→ CHALLENGE:
Repeat everything in the records below, unchanged, from the line containing "locality: Tenerife" down to the end of the records, with both of those ends included.

########

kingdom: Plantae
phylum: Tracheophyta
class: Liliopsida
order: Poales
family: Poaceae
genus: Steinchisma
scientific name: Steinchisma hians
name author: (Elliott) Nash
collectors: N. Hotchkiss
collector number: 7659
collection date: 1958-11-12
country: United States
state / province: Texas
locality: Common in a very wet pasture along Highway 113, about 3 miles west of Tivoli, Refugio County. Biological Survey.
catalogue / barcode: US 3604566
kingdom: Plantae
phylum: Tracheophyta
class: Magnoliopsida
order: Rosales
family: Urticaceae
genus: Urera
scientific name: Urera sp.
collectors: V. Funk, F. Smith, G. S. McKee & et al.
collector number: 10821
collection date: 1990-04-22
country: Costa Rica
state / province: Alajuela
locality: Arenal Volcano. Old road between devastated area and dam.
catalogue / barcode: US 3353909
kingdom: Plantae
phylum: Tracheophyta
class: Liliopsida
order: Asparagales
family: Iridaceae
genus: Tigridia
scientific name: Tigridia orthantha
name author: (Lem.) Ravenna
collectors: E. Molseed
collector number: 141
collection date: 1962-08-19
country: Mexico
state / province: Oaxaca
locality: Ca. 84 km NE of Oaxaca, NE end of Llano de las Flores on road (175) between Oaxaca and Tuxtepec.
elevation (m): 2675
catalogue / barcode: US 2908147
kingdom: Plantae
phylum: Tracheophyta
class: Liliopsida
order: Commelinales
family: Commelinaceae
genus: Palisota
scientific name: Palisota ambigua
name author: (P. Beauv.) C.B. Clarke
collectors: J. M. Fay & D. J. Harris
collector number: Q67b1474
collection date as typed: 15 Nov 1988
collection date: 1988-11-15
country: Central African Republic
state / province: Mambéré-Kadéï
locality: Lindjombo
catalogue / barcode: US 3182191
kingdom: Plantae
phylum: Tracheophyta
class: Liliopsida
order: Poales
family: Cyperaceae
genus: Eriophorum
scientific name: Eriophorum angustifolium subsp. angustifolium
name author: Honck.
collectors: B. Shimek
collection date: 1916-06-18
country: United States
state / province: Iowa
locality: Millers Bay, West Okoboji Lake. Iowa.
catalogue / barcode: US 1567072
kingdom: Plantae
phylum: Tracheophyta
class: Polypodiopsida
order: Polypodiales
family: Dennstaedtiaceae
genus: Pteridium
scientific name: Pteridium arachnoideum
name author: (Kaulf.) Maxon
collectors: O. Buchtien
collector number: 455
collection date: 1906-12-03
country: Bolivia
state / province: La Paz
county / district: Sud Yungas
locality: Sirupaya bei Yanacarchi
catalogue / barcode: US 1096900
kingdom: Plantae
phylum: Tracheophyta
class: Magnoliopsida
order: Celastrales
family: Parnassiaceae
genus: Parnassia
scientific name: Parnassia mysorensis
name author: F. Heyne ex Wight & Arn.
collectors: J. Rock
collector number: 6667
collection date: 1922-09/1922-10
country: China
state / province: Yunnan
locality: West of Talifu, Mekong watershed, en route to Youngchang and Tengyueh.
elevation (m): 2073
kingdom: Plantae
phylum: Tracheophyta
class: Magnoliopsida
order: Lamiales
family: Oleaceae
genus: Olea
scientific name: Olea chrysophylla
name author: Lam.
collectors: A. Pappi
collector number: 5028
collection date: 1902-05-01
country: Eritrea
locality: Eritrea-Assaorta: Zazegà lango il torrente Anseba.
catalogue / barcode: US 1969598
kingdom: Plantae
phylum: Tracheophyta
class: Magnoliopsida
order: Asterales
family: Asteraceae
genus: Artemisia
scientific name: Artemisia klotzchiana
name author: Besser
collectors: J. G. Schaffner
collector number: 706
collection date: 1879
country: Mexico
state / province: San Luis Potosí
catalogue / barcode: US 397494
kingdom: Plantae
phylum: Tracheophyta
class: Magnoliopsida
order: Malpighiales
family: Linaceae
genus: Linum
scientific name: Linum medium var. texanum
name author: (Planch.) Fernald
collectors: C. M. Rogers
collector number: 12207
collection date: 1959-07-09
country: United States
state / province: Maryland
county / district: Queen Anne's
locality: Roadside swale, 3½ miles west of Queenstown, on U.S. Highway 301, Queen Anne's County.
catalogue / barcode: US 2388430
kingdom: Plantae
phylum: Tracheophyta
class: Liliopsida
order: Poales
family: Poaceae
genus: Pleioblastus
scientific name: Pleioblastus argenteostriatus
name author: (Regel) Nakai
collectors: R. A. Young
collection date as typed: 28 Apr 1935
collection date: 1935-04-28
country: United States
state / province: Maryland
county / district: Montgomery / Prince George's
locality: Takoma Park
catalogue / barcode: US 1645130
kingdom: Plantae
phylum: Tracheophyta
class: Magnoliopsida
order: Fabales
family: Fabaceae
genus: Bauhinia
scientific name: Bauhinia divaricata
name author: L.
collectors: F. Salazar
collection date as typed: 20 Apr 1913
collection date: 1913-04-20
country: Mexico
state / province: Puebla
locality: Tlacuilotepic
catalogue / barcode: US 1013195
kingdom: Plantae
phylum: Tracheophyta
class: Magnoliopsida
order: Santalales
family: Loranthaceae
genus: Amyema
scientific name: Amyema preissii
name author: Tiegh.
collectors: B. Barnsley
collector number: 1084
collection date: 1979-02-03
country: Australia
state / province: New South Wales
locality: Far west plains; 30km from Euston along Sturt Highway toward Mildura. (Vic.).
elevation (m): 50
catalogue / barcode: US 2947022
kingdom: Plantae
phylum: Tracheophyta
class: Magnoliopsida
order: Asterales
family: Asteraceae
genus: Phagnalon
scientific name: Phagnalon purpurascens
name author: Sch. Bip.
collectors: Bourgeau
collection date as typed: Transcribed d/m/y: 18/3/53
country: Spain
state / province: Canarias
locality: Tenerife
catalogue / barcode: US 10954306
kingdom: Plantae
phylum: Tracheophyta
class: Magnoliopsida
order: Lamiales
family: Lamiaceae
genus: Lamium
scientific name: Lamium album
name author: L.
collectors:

########

→ CORRECT RESPONSE:
locality: Tenerife
catalogue / barcode: US 10954306
kingdom: Plantae
phylum: Tracheophyta
class: Magnoliopsida
order: Lamiales
family: Lamiaceae
genus: Lamium
scientific name: Lamium album
name author: L.
collectors:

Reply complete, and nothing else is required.